Des objets sacrés très proches des récits arthuriens existent dans les littératures celtiques, notamment les quatre talismans des Tuatha Dé Danann, la Pierre de Fâl, commune aux dieux irlandais, le Chaudron du Dagda, l’Épée de Nuada et la Lance de Lug. C’est sur cette lance terrible que Valéry Raydon a concentré ses efforts. Une lance flamboyante, brûlante, capable de contrôler le cosmos et de le détruire. Cette lance a des correspondances dans les récits arthuriens et dans les contes gallois mis par écrit au Moyen Age et racontés jusque sur le continent par des récitateurs gallois, comme le fameux Bleheris, pratiquant le latin et le dialecte anglo-normand, le français des Plantagenêt.

 Un objet sur trois peut emporter l’adhésion ou pas. Le deuxième objet qui donne son nom au récit est le graal, lequel a fait couler beaucoup d’encre. Une de ses caractéristiques, en dehors de son aspect de luminaire, est qu’il procure, à chacun et selon son rang, de la nourriture à foison, Chrétien a un peu escamoté ce rôle. Les continuateurs l’ont développé et c’est ainsi que Valéry Raydon a repris les recherches sur les connexions entre le graal et les chaudrons, coupes, vases et récipients merveilleux des mythes, légendes et contes celtiques. Le résultat est là aussi très convaincant.  Quant au troisième objet le tailloir délaissé, c’est avec l’histoire galloise de Peredur que le lien s’établit.

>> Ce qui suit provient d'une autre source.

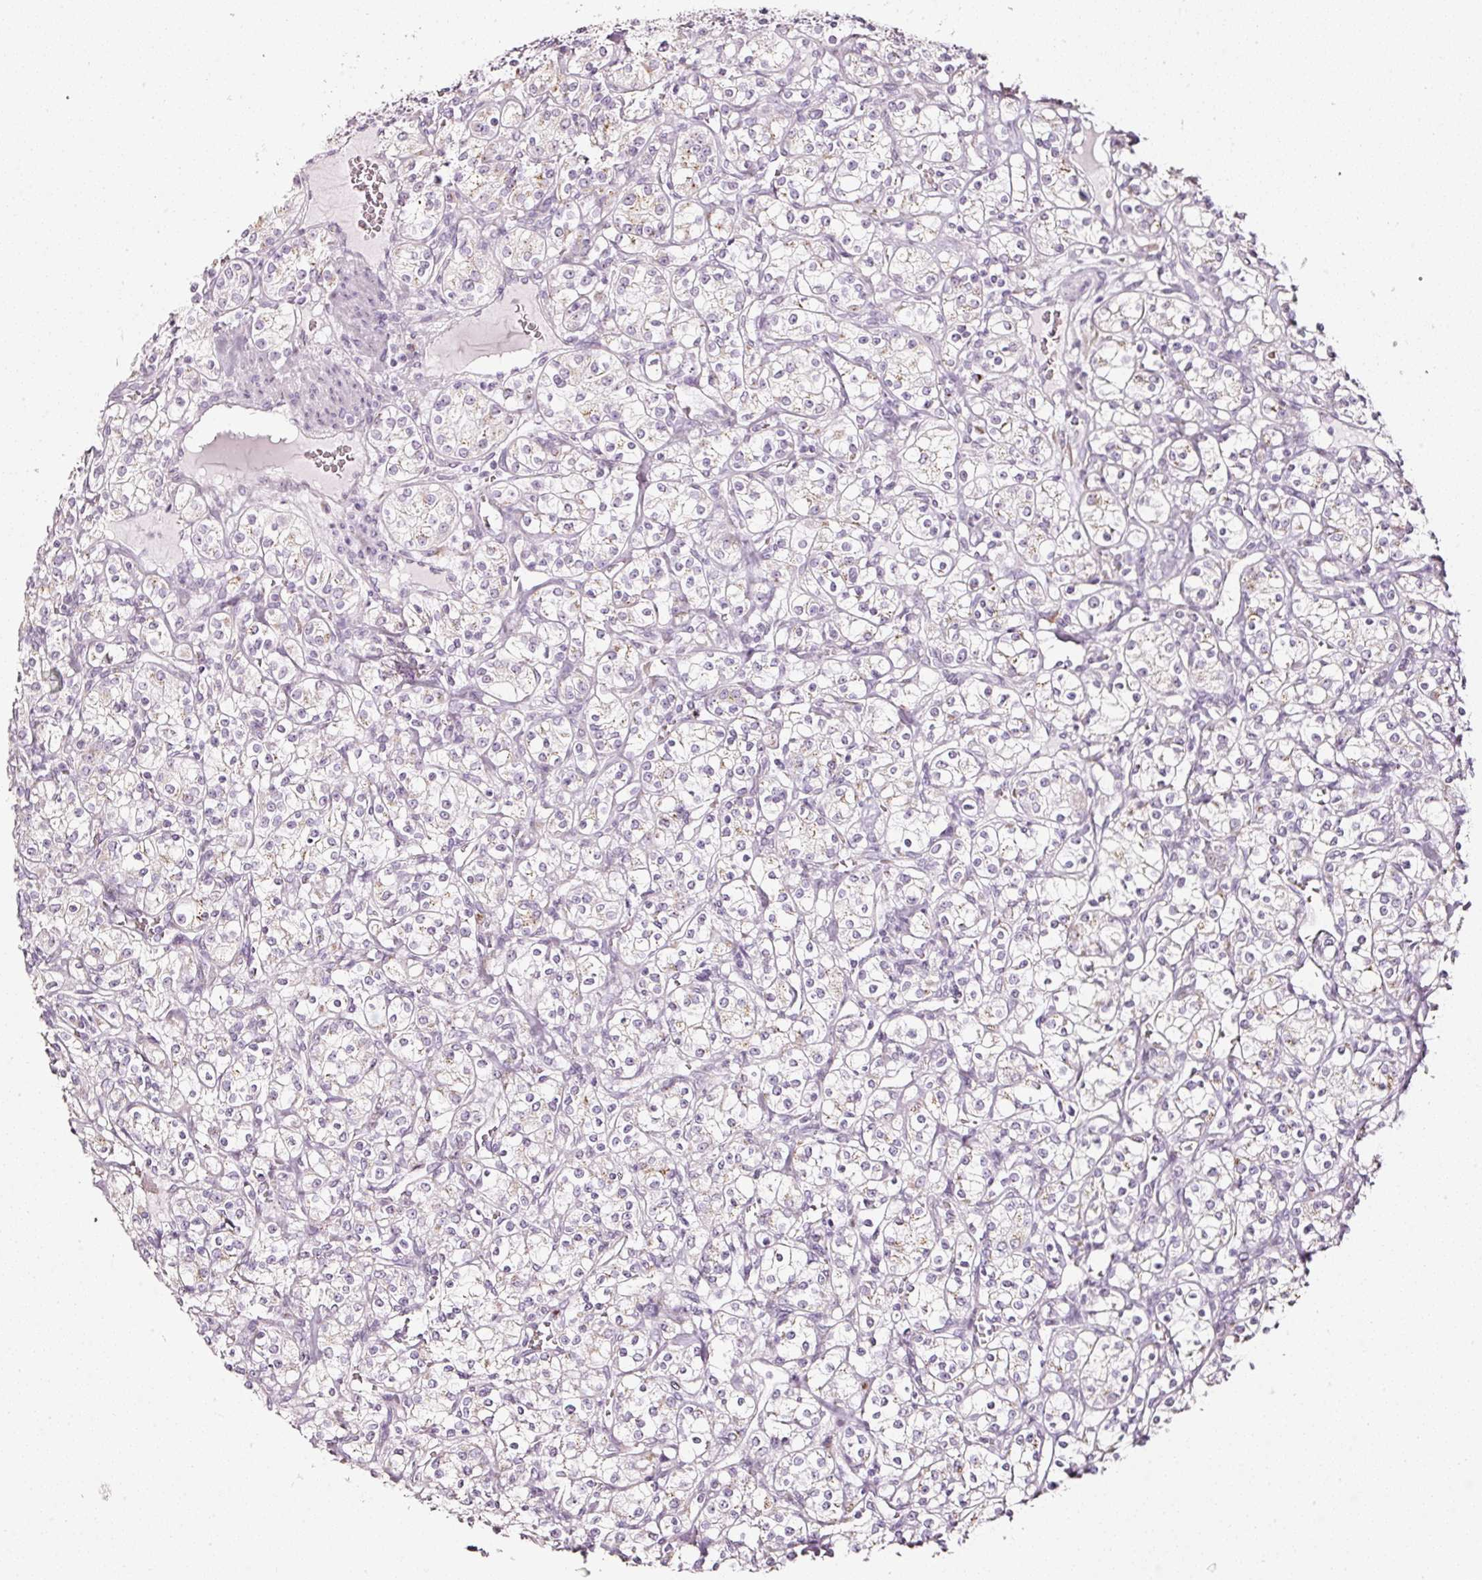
{"staining": {"intensity": "negative", "quantity": "none", "location": "none"}, "tissue": "renal cancer", "cell_type": "Tumor cells", "image_type": "cancer", "snomed": [{"axis": "morphology", "description": "Adenocarcinoma, NOS"}, {"axis": "topography", "description": "Kidney"}], "caption": "Immunohistochemistry micrograph of human renal cancer (adenocarcinoma) stained for a protein (brown), which reveals no positivity in tumor cells. (DAB (3,3'-diaminobenzidine) immunohistochemistry (IHC) visualized using brightfield microscopy, high magnification).", "gene": "SDF4", "patient": {"sex": "male", "age": 77}}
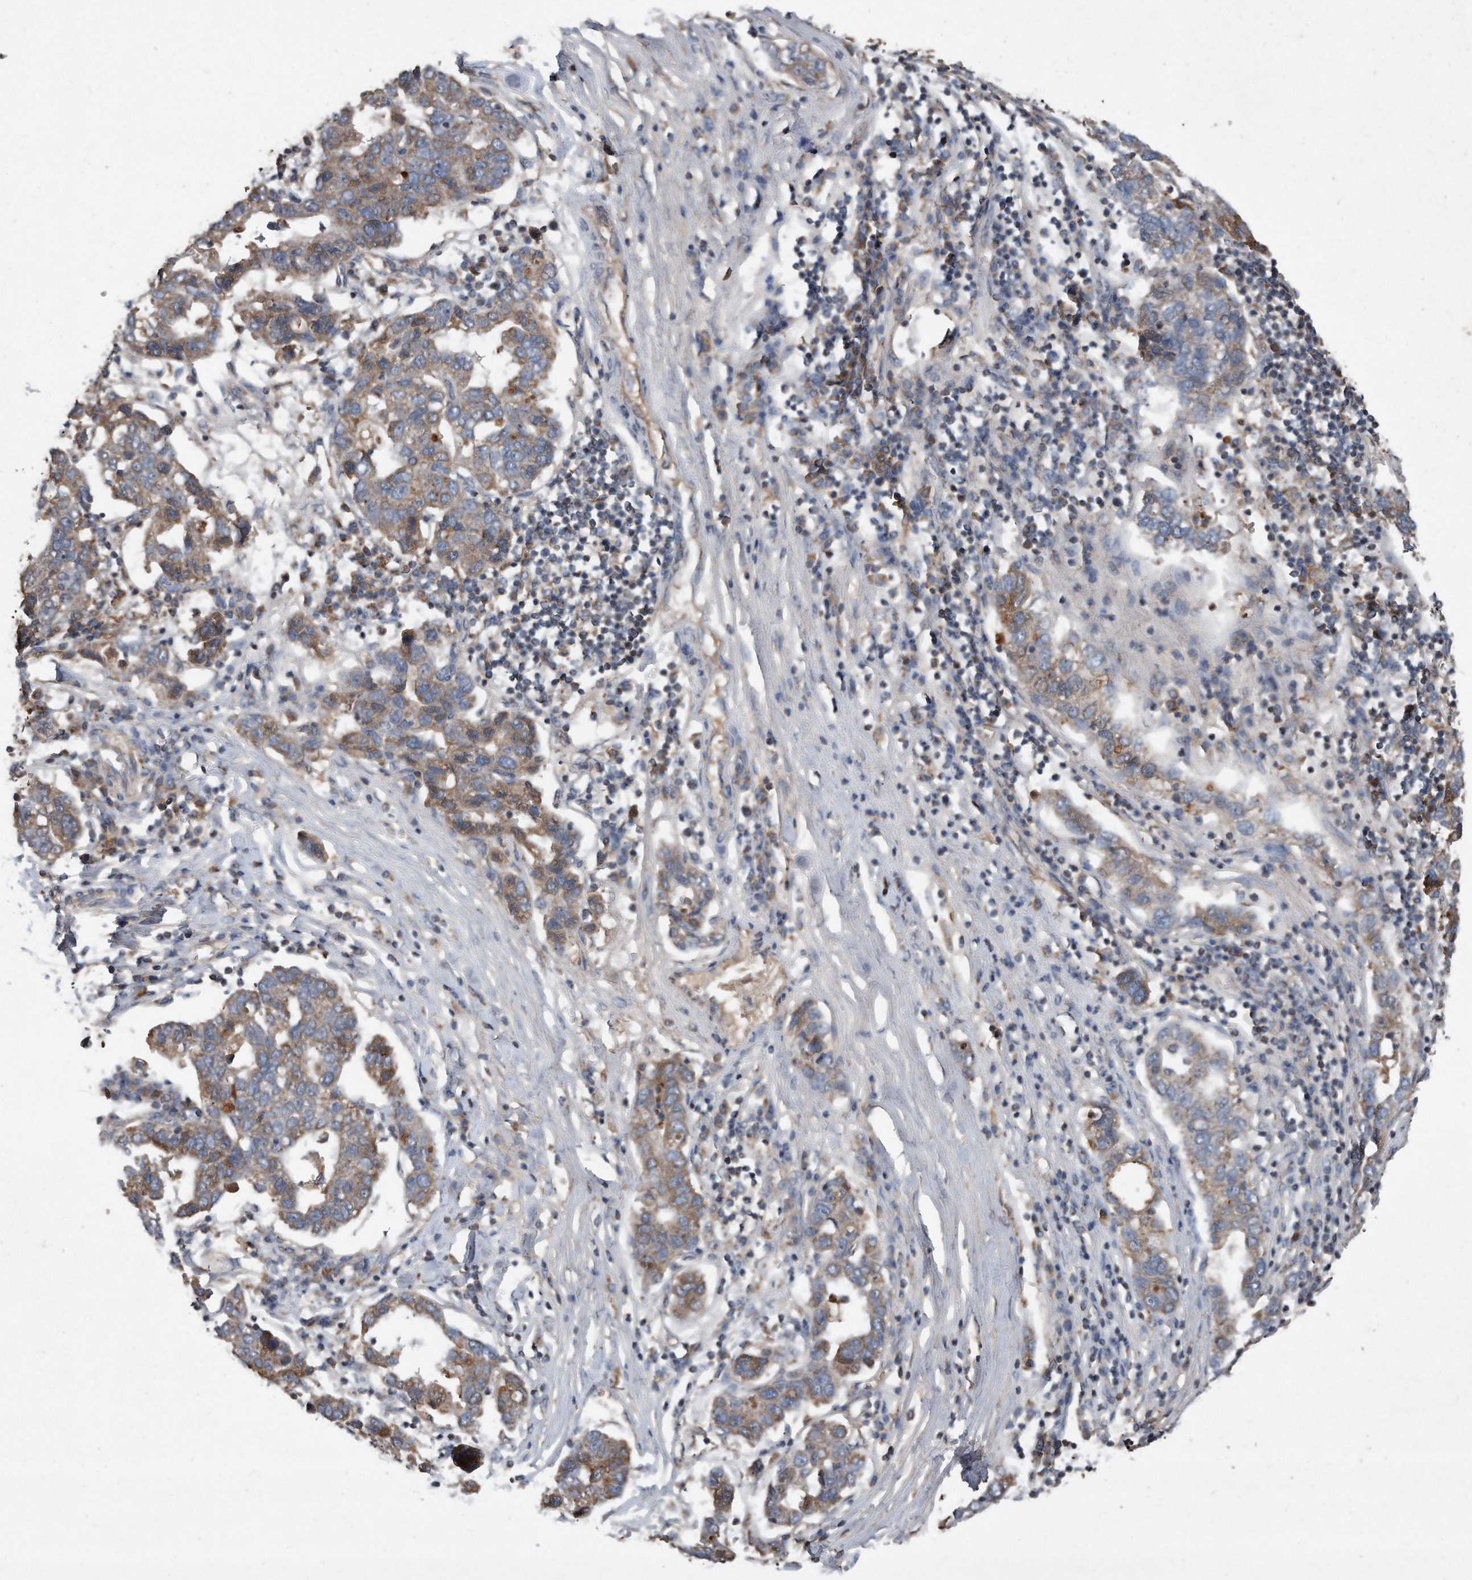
{"staining": {"intensity": "moderate", "quantity": "25%-75%", "location": "cytoplasmic/membranous"}, "tissue": "pancreatic cancer", "cell_type": "Tumor cells", "image_type": "cancer", "snomed": [{"axis": "morphology", "description": "Adenocarcinoma, NOS"}, {"axis": "topography", "description": "Pancreas"}], "caption": "Human adenocarcinoma (pancreatic) stained for a protein (brown) demonstrates moderate cytoplasmic/membranous positive staining in approximately 25%-75% of tumor cells.", "gene": "SDHA", "patient": {"sex": "female", "age": 61}}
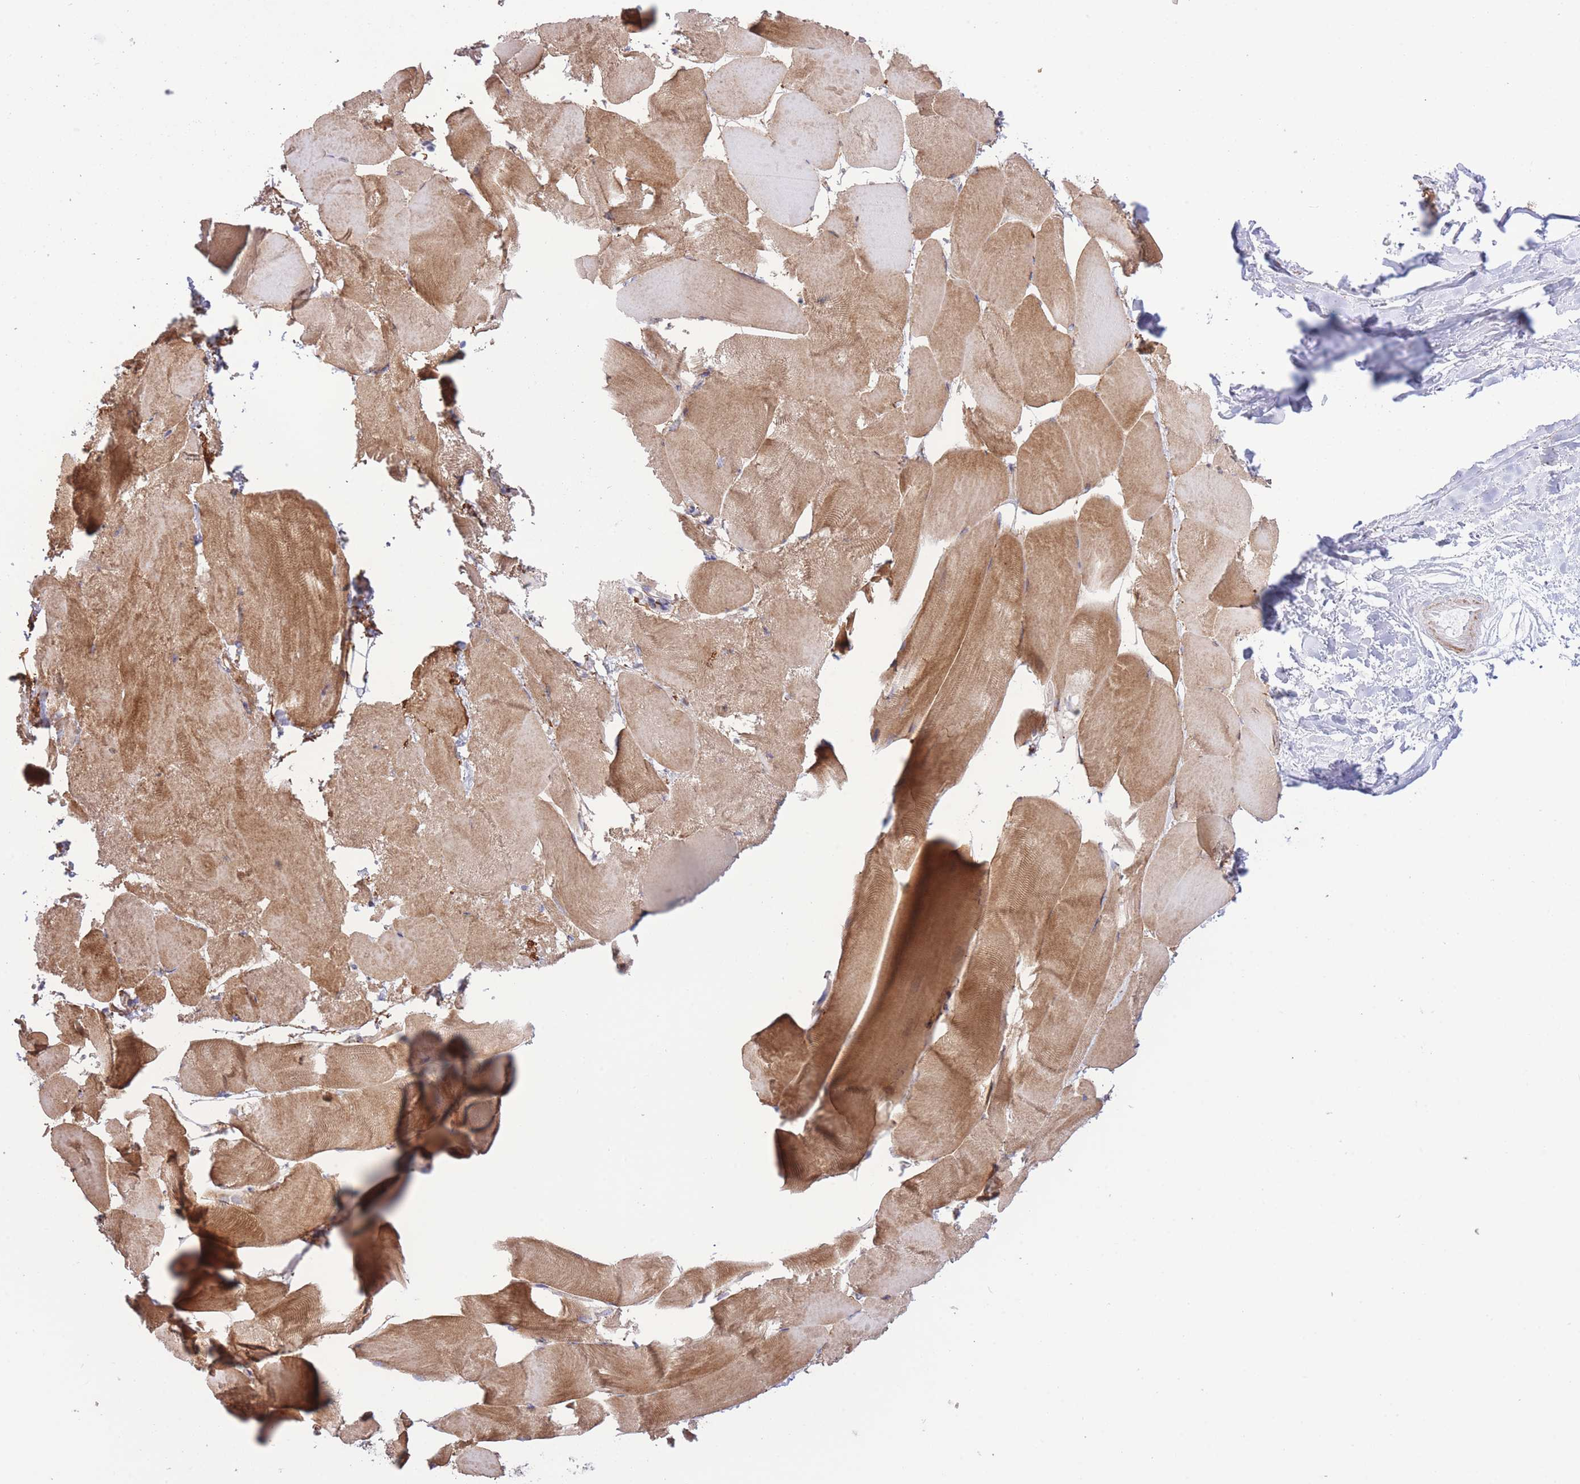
{"staining": {"intensity": "moderate", "quantity": ">75%", "location": "cytoplasmic/membranous"}, "tissue": "skeletal muscle", "cell_type": "Myocytes", "image_type": "normal", "snomed": [{"axis": "morphology", "description": "Normal tissue, NOS"}, {"axis": "topography", "description": "Skeletal muscle"}], "caption": "Immunohistochemical staining of unremarkable skeletal muscle reveals >75% levels of moderate cytoplasmic/membranous protein staining in about >75% of myocytes.", "gene": "ATP13A2", "patient": {"sex": "female", "age": 64}}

La correspondance d’objets aussi fascinants soient-ils ne suffirait pas à valider le discours de Valéry Raydon. Cela doit aussi fonctionner avec les personnages. Perceval et le Roi Pêcheur ont-ils  un lien avec le dieu irlandais Lug ? Ce dieu panceltique nommé Lug en Irlande, Lugus en Gaule et en Espagne et Lleu Llaw Gyffes au Pays de Galles. L’enfant, maudit par sa mère qui l’a condamné à ne pas avoir de nom, d’armes et d’épouse, les obtient dans le récit gallois. Blessé mortellement par une lance « magique », changé en aigle, il recouvrera son apparence et pourra accomplir sa vengeance en tuant son rival avec la même lance « fatale ». 

La connexion que l’auteur établit entre la figure unique du Lug gallois et celle de deux figures distinctes, celle de Perceval-Peredur et celle du Roi Pêcheur-Méhaigné, peut surprendre et ne pas emporter l’adhésion. L’interprétation par la théorie  du dédoublement de la figure du dieu Lug pourrait sembler artificielle et  semer le doute. Ce serait oublier que, d’une part les dédoublements de personnages sont assez fréquents lors du passage du mythe à l’épopée, et que d’autre part, chez les continuateurs de Chrétien, la guérison du Roi Pêcheur entraîne la restauration de la souveraineté, laquelle se  transmet au héros.

L’auteur démontre que c’est bien Chrétien de Troyes qui a créé le dédoublement, et de fil en aiguille, postule que Chrétien de Troyes et Wolfram von Eschenbach se sont abreuvés à une source unique, aujourd’hui perdue, un roman gallois en prose racontant les Enfances de Lleu Llaw Gyffes.